**Problem statement**. Count the lines in the records that contain the word "value". Reply with that number alone.

**Record extracts**.
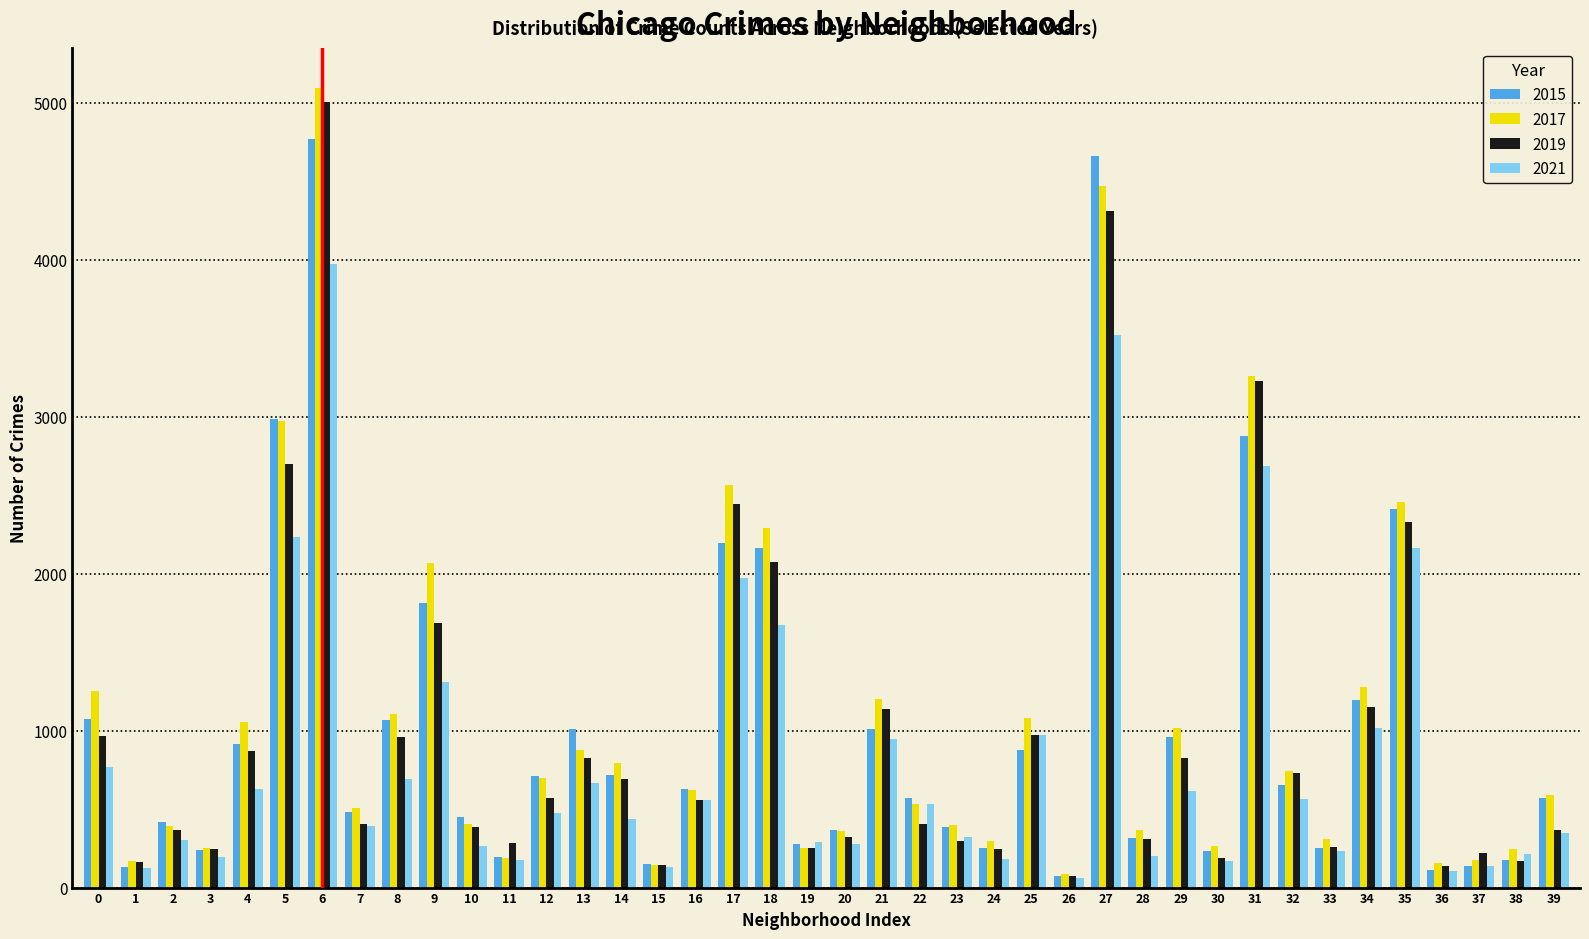

The value of 2017 at 14 is 176. True or false?

False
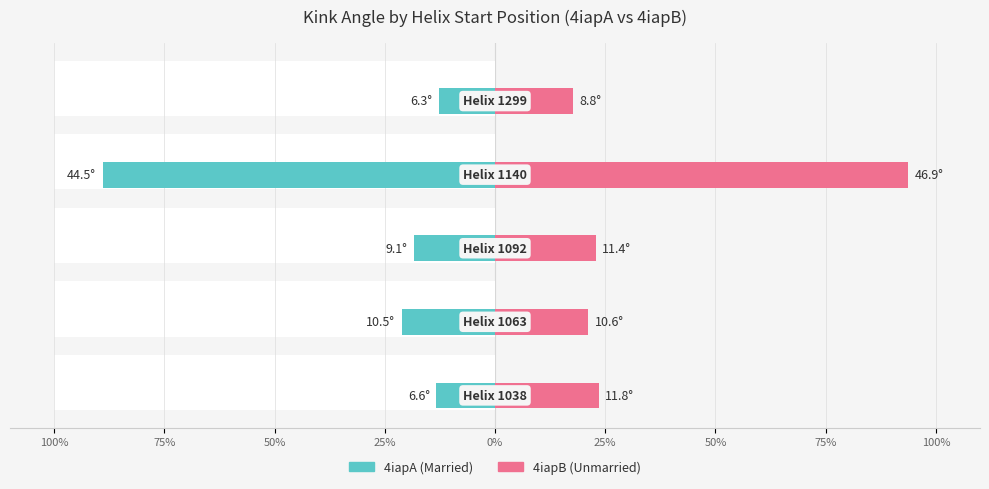

Rank the series at 50% from highest to lowest value.

4iapB, 4iapA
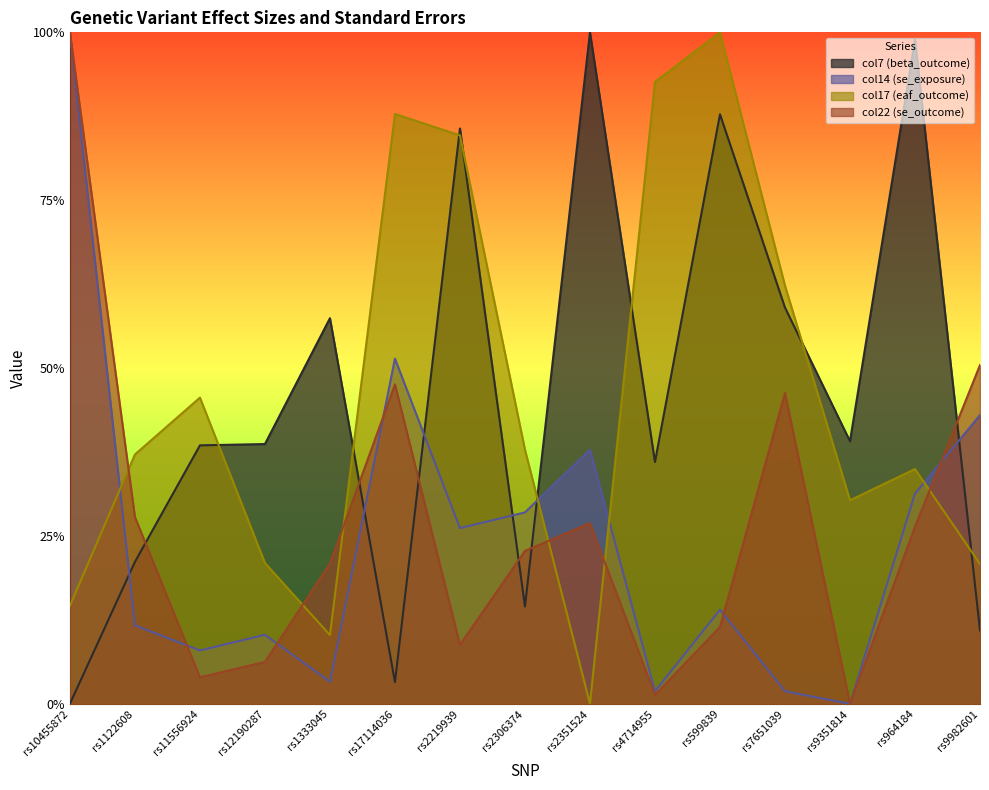

Which has a higher value, rs9982601 or rs4714955?

rs4714955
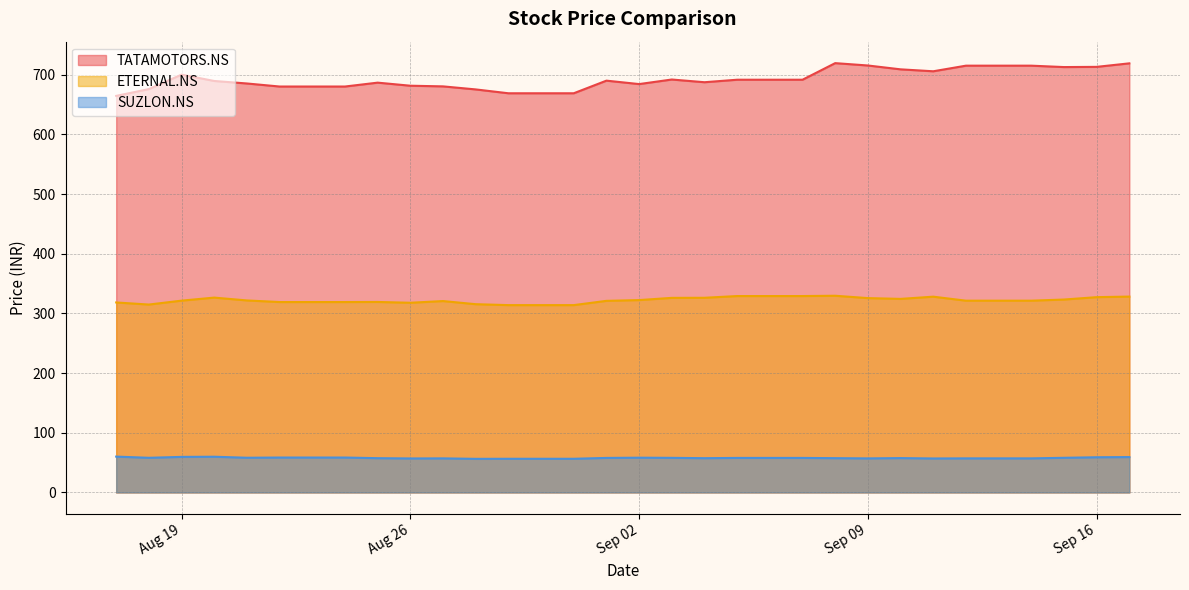

Which series has the largest total across all categories?

TATAMOTORS.NS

**Task response**. 3